Mr. Abdelrasool mentioned that the legal costs linked to all marketing activities, including Facebook pages, Instagram, websites, and other marketing efforts, are covered. He gave an example of a cyber-attack occurring, and the hacker takes control of the website and Facebook page, using them to attack or offend our competitors. If our competitors were to file a legal case against us due to this, the associated legal expenses would be covered.
He further stated: “Perhaps it’s the inherent risk; it’s cautious; it’s not a doubt; but we have a solution. Another important aspect we cover is reputation. In the event of an overt attack, the repetition is significantly better.”
A public relations firm may need to be hired to restore its reputation. “When a company’s reputation is impacted, it can take years to rebuild, so we also cover this. Interestingly, we are very discreet, making it a better deal.”
“A cyber-attack can disrupt business operations, either partially or fully. So, we cover your profit and operating expenses associated with your business’s partial or full shutdown until you regain your normal operations.”
Mr. Abdelrasool elaborated that cyber insurance is similar to other types of insurance and offers various coverage options. His company advises customers on the value chain of insurance and the importance of cyber insurance. A broker guides customers on what to purchase based on the policy’s minimum liability coverage. They pay up to a specific limit; any amount below this is the customer’s responsibility.

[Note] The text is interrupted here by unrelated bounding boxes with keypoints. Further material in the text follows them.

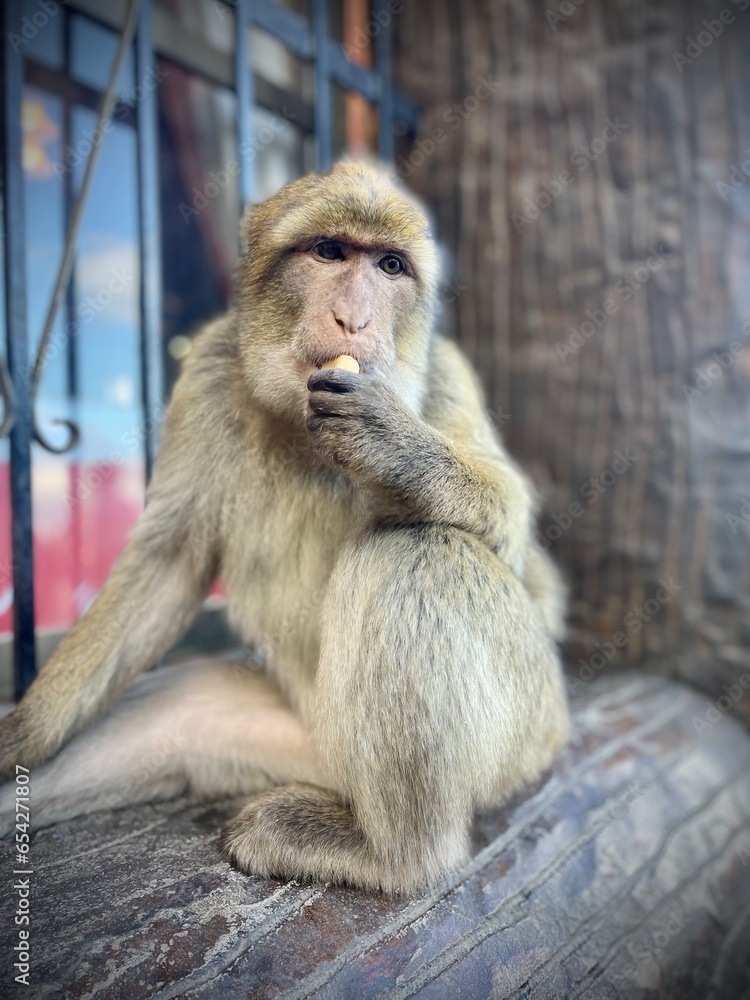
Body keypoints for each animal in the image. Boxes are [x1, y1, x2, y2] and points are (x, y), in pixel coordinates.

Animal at [0, 161, 569, 893]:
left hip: (527, 735)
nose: (354, 318)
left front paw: (401, 452)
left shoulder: (445, 375)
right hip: (303, 741)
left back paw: (395, 855)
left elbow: (521, 543)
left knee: (415, 550)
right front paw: (20, 734)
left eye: (390, 266)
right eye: (329, 252)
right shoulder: (208, 372)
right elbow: (168, 564)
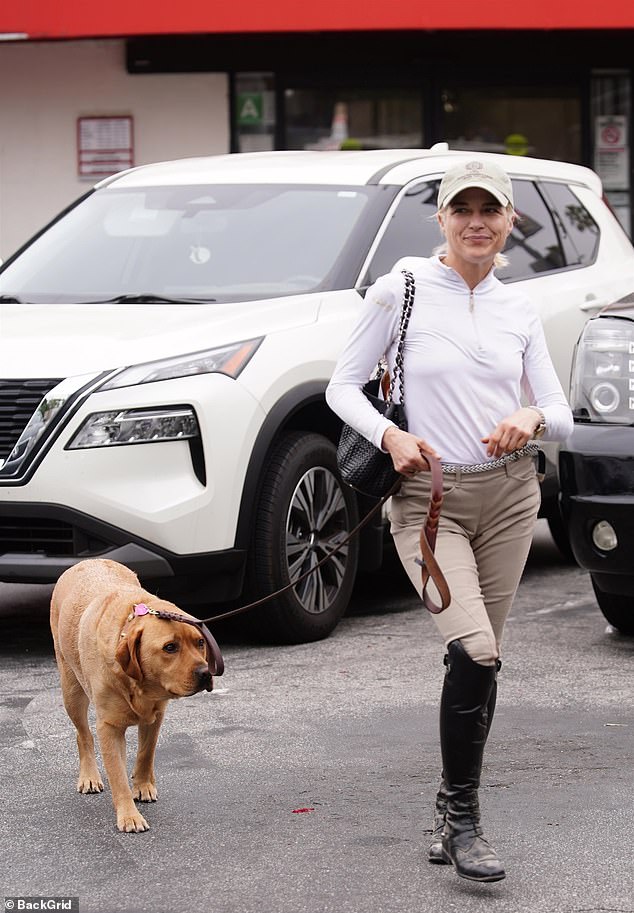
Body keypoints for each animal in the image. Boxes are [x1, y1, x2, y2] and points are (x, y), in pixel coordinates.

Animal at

They work closely with customers, advising them on risk management and providing training tips, as education is crucial in this field. He added that they emphasize the importance of being cautious with messages and emails to prevent data leaks.
He highlighted that not only large businesses are targeted by cyber-attacks but also small and medium-sized enterprises (SMEs), which account for 50 percent of cyber-attacks globally. Therefore, businesses of all sizes need to be prepared for potential attacks.

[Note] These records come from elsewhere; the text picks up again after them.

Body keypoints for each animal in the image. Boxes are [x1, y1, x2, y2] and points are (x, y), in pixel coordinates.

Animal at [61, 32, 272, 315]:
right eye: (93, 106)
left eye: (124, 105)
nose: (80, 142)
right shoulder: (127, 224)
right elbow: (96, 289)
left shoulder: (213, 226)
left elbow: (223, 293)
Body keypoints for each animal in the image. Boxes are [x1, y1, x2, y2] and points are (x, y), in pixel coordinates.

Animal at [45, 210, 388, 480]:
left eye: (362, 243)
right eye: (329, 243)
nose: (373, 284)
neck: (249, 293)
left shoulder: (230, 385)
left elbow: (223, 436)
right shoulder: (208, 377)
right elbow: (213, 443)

Moreover, Mr. Abdelrasool also noted that not all hackers are professionals; some do it for fun or to prove themselves. Many hackers have psychological issues, and their motivations aren’t solely about money. They seek to demonstrate their ability to dominate and control.

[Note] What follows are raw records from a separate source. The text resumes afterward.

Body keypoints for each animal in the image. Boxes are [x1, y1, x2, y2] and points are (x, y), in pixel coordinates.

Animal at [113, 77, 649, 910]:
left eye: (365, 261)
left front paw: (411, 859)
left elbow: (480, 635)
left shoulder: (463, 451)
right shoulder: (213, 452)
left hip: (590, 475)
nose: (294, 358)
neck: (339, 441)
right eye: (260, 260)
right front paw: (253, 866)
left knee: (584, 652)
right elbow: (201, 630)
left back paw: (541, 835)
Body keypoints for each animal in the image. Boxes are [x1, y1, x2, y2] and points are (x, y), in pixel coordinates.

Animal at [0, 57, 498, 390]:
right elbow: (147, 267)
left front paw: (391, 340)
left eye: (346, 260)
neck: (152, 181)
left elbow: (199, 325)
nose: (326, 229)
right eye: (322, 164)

On the other hand, Eng. Samah Khamis emphasized that technology companies need to acknowledge security as a priority. By recognizing this, they can develop strategies and make the necessary investments. Since 2017, Vodafone Egypt has been working on securing technology and services. The shift to digital has increased tax rates and the use of online services. Vodafone Egypt has tools to protect online transactions and understands that building this strategy is a continuous journey.
“Every organization must recognize the tangible threat of cyber risks and establish a robust cybersecurity strategy, reinforced by tools, resources, and a skilled workforce.” Eng. Khamis said.
She added that building secure systems is a continuous journey, not a quick fix. There is a global need for more security experts—however, Eng. Khamis is hopeful as more educational institutions are introducing cybersecurity and AI programs. She believes organizations are now prioritizing cybersecurity and implementing appropriate policies and strategies. She advises customers to consider the security measures of their service providers, especially in the digital world, to ensure the safety of their transactions and personal information.
She further stated that half of the attacks originate within the organization itself. “Therefore, it is not just about implementing the right tools, systems, and policies, but also about raising awareness among your people about the importance of using strong passwords.”
Mr. Karim Refaat concluded the panel by saying: “Empower organizations by boosting awareness of cyber threats and implementing strong cybersecurity strategies. Collaborate with insurance brokers, enhance education, and leverage innovation. In our digital era, acquiring international expertise is crucial to manage associated risks effectively.”